マイマイ考

そろそろ梅雨前線の話が聞こえてくる今日この頃、鬱陶しくなる人も多いのですが、元気になる生き物もあります。それはカタツムリです。雨が降りだすと、どこからともなく出現してくる存在ですが、いちおうは「陸生貝」に分類されているので、貝の仲間になるようです。とはいえ水の無い地上界ですので、呼吸はアサリやタニシのようなエラではなく、肺呼吸をして生きています。生物学的には「有肺類」というカテゴリーになるようです。カタツムリというのは学術用語ではなく、生物学的にはXXマイマイという命名がされます。私たちがよく見かけるカタツムリは、ほぼ「ミスジマイマイ」という種類になります。触角は二対あって、長い方の先にお目眼があります。つぶらな瞳で何を探しているのでしょう? さて今回のテーマは、トランスジェンダーの話になりますが、カタツムリの仲間には雄雌がありません。
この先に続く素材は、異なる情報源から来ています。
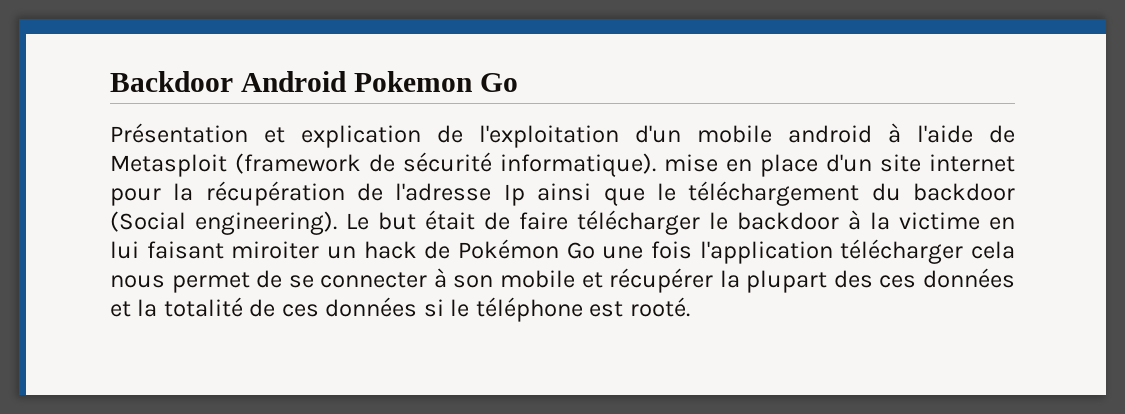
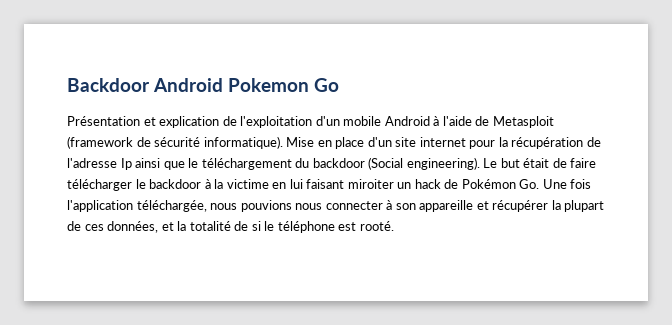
[788,125,872,143] android -> [384,116,430,126] Android
[664,154,718,172] mise -> [286,137,315,147] Mise
[566,239,1015,264] [110,270,314,293] Go une fois l'application télécharger cela nous permet de se -> [519,179,592,189] [67,200,323,212] Go. Une fois l'application téléchargée, nous pouvions nous
[500,270,575,288] mobile -> [419,200,474,212] appareille
[833,268,1015,288] des ces données -> [67,221,159,233] de ces données,
[281,297,418,317] ces données -> (249, 226) none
それぞれがオスでもありメスでもあるという訳です。二つの個体(同じ種類に限ります)が葉っぱの上かどこかで出会って、そしてお互いが気に入れば「結婚」の運びとなります。そして産卵して次世代に命をつないでいきます。こうなった理由は謎ですが、他の生物に比べてカタツムリの移動距離が相当に短いことが、雌雄の出会いを妨げる要素となっている点が考えられます。出会いの場が少ない。いっそ、それならば雌雄にこだわらずに繁殖をしていく方法が適当だと、神様か誰かが決めたのかも知れません。
余談ですが、パトリシア・ハイスミス女史の短編集『11の物語』にはカタツムリにまつわる怖い話が載っています。気になる方はどうぞ。